Dear People Whom God Loves,
DANGERS OF RATIONAL CONTROL

For the foundation of these insights, I am indebted to Charles Taylor in his book A Secular Age. The thoughts I present are mine.

We are inclined too often to divide our humanness into the higher and lower parts. The rational, i.e. reason and will, are the higher part. The bodily functions and the intermediate emotions and passions are the lower part. This at times goes to the extreme of seeing the lower parts as bad.

Morality in this understanding means that by reason and will power we will force control over emotions and passions. This is helped by thinking of them as disgusting. Control over all the bodily functions cannot, of course, be done. Emotions and passion can be repressed so that their presence is not recognized. They seem to us to be gone or almost gone, but they have merely gone underground, and we are unaware of their influence in our lives.

As children, we can only develop in a healthy way by the flow of emotions that, ideally, are present in our family. Emotion and passion flow back and forth among the family members. This provides the intimacy that is essential for our growth.

In a society or smaller grouping where morality means forcing out the lower parts, we can be trained to detach ourselves from these lower parts. Intimate relations are then lost. Everyone in a way becomes an outsider to us. For example, in warrior societies, young boys are detached from women at a certain age.

Since we are afraid of intimacy, we relate to our leaders and peers in a gruff, un-intimate way. We also relate to those “inferior” to us in a restrained manner that has no tenderness, compassion, or understanding.

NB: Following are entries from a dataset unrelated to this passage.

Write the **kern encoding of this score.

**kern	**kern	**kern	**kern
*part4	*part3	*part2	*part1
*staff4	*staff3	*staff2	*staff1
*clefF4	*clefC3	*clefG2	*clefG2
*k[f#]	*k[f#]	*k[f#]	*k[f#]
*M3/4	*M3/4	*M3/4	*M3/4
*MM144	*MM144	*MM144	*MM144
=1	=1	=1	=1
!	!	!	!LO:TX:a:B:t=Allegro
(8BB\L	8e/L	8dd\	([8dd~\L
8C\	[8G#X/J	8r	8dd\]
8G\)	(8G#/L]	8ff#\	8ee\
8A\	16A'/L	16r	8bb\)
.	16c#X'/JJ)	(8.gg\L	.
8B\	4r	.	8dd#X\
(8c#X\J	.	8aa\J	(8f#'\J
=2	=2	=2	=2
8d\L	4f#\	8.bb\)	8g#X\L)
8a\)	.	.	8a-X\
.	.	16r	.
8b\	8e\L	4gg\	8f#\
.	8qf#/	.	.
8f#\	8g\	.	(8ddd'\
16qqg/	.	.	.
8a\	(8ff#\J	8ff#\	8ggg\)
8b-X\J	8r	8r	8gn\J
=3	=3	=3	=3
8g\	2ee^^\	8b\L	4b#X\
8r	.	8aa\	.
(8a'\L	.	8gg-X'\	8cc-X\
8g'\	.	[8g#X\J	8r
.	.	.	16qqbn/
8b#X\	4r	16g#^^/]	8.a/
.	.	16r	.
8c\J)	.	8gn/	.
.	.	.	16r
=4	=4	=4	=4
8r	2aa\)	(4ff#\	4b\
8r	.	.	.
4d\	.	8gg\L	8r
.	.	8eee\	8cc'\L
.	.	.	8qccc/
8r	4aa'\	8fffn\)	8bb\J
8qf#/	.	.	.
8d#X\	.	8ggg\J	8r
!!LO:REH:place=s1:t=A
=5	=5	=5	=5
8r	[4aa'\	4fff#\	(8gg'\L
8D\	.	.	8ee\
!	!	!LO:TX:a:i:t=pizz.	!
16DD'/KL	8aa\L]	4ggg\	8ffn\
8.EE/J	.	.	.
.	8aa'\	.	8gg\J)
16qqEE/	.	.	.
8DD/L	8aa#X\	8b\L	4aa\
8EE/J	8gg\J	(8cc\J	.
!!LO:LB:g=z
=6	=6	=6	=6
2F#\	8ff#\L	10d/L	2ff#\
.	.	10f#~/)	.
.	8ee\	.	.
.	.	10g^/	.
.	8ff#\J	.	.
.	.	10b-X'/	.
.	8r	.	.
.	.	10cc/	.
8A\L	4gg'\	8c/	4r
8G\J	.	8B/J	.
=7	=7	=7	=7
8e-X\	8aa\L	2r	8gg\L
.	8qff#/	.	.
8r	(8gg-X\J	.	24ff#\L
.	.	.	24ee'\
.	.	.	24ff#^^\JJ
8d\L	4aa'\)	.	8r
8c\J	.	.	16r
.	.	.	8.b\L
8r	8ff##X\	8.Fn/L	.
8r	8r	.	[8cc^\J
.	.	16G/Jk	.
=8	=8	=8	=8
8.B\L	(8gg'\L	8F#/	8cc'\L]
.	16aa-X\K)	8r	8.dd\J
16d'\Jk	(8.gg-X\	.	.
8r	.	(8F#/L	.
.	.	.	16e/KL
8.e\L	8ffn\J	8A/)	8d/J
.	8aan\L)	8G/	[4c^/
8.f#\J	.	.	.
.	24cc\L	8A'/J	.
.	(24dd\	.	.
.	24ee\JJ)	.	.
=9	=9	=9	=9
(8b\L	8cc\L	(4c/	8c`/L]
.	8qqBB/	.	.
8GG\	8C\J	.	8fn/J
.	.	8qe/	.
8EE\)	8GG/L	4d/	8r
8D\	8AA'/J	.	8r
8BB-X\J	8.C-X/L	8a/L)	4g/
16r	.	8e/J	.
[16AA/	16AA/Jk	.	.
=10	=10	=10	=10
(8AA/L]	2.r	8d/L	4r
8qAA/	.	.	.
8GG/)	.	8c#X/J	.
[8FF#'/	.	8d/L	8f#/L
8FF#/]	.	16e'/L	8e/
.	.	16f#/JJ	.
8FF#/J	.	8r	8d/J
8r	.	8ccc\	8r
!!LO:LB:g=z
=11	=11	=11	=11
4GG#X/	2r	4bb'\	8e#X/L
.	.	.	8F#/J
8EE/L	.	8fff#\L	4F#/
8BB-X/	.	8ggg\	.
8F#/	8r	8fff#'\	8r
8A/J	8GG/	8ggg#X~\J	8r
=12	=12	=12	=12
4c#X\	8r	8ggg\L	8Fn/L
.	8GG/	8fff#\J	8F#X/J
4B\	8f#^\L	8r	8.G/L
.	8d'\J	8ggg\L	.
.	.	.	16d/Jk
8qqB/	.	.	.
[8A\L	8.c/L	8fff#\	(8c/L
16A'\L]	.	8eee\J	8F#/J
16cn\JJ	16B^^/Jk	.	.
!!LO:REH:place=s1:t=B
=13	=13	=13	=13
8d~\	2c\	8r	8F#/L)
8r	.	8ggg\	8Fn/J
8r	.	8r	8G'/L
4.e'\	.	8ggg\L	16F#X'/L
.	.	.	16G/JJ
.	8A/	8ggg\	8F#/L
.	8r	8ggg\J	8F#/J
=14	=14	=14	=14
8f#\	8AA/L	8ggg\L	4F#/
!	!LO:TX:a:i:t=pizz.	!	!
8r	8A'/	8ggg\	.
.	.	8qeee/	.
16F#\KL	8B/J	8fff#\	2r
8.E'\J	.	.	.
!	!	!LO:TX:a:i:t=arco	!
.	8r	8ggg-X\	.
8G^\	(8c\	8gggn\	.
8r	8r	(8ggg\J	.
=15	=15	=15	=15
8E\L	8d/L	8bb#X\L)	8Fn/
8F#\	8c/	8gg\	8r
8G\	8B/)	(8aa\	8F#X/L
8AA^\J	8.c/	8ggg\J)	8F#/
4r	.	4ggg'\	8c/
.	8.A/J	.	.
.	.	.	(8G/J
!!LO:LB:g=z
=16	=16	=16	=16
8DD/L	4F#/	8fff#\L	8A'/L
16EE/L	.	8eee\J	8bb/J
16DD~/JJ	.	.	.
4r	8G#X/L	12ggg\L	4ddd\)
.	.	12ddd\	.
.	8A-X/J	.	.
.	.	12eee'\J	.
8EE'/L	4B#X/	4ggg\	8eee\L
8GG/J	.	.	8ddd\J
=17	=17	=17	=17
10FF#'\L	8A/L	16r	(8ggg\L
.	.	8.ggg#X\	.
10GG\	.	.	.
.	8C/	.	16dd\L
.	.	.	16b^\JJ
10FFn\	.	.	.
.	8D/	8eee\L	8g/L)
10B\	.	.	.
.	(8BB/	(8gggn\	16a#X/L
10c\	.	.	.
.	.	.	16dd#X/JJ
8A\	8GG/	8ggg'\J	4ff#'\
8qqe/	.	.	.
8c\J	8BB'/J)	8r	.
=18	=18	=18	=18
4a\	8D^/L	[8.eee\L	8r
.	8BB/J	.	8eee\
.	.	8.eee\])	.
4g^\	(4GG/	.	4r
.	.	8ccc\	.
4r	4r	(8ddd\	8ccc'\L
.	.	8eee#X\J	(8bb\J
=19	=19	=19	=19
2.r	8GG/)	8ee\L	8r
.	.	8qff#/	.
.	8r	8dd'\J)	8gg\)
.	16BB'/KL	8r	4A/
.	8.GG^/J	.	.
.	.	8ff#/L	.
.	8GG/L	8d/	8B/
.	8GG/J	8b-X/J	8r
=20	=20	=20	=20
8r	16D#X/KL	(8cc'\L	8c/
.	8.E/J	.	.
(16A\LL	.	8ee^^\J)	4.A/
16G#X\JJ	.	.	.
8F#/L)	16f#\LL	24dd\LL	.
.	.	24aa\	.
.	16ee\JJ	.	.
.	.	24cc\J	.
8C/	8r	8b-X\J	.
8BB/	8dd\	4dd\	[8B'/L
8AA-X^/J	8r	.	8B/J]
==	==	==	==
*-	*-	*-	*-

This loss of intimacy leaves a deep emptiness that we try to fill in an unhealthy manner. We can attempt to do so in various ways. We can latch onto an institution as if it is a human person . . . at the same time not having much awareness of the struggles of the humans within the institution. We may also attempt it by seeking power. This usually includes docility to those with power above us and moral or physical force against those with less power below us. Another avenue is to seek to increase our wealth.

These attempts, of course, don’t fill the emptiness. Another way to put it is to say that only the love that comes from intimacy will fill us and allow us to live as full human beings.

Finally, only when we accept all of our humanness and integrate all the parts, will we grow in the spiritual journey. When we believe that God is Love and that love is the core of our being will we have the foundation for spiritual growth. That is something for another column.